Extract all lines that hold "revue" from the records below.

▶ [Data shown]:
○ ○ ○ ○ ○ ○ ○

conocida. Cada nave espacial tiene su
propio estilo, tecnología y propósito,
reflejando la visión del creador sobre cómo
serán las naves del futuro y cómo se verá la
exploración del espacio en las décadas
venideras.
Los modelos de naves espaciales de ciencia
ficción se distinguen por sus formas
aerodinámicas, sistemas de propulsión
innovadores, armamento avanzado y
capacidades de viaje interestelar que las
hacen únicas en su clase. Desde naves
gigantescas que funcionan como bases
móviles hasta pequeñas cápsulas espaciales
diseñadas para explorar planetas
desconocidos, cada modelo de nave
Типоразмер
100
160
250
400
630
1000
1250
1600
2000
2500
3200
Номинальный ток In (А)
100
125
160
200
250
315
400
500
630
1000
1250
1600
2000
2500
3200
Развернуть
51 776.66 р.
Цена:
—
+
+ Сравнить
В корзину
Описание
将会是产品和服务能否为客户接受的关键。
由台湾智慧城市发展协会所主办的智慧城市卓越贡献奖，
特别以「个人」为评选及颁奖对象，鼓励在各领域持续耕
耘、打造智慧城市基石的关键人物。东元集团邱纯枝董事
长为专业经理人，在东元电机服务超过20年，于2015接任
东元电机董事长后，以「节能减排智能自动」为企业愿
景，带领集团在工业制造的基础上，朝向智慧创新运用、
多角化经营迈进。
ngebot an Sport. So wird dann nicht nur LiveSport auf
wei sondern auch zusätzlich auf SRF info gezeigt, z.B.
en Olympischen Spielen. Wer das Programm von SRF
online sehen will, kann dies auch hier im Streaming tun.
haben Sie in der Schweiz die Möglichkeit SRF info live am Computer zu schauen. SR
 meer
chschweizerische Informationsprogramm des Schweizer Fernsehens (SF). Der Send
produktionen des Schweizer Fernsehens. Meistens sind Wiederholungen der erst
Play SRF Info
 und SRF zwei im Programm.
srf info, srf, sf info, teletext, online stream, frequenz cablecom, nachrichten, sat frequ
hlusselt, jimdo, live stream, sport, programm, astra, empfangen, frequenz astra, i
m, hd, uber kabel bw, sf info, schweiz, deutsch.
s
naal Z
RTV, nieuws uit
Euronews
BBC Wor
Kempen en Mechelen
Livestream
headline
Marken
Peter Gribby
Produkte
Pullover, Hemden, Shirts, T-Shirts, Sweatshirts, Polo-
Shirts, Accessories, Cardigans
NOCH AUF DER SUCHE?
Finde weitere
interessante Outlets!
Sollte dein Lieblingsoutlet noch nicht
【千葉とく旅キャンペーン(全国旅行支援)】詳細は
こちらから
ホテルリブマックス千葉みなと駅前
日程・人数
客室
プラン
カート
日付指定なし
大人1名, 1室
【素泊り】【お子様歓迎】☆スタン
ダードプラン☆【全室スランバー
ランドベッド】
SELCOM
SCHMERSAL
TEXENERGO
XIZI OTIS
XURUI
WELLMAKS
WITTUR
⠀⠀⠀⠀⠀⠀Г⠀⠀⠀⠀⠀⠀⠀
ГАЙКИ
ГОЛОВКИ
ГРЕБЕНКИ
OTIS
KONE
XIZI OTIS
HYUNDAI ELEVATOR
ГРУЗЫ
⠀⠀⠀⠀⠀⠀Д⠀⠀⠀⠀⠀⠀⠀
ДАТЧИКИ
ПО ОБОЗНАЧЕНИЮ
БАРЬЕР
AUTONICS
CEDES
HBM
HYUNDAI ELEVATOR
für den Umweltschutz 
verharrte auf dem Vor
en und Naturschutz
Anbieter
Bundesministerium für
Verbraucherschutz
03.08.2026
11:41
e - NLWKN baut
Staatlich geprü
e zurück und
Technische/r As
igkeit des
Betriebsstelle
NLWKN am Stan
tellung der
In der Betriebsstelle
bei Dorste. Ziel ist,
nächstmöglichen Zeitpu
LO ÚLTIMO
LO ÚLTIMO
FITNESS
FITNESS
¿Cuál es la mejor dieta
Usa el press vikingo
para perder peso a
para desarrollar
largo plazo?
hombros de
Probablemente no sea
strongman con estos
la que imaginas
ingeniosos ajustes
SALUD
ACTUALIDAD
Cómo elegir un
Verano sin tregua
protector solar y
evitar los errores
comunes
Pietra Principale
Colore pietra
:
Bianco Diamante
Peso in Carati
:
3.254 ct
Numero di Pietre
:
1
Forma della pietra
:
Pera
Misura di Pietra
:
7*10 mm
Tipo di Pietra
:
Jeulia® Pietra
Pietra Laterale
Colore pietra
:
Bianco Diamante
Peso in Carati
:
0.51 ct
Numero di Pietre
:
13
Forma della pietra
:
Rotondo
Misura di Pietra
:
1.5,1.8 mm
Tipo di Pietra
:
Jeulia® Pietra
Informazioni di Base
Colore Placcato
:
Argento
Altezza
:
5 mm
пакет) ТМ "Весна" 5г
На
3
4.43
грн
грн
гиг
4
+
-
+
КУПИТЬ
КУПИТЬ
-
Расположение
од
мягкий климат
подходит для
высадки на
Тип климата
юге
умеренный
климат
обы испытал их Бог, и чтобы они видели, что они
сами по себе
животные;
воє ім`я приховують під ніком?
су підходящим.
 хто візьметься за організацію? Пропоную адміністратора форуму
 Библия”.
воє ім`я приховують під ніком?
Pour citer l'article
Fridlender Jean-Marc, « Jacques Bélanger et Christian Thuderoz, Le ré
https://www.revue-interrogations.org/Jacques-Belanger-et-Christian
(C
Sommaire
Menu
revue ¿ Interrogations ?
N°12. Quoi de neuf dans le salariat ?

○ ○ ○ ○ ○ ○ ○

▶ [Solved problem]:
https://www.revue-interrogations.org/Jacques-Belanger-et-Christian
revue ¿ Interrogations ?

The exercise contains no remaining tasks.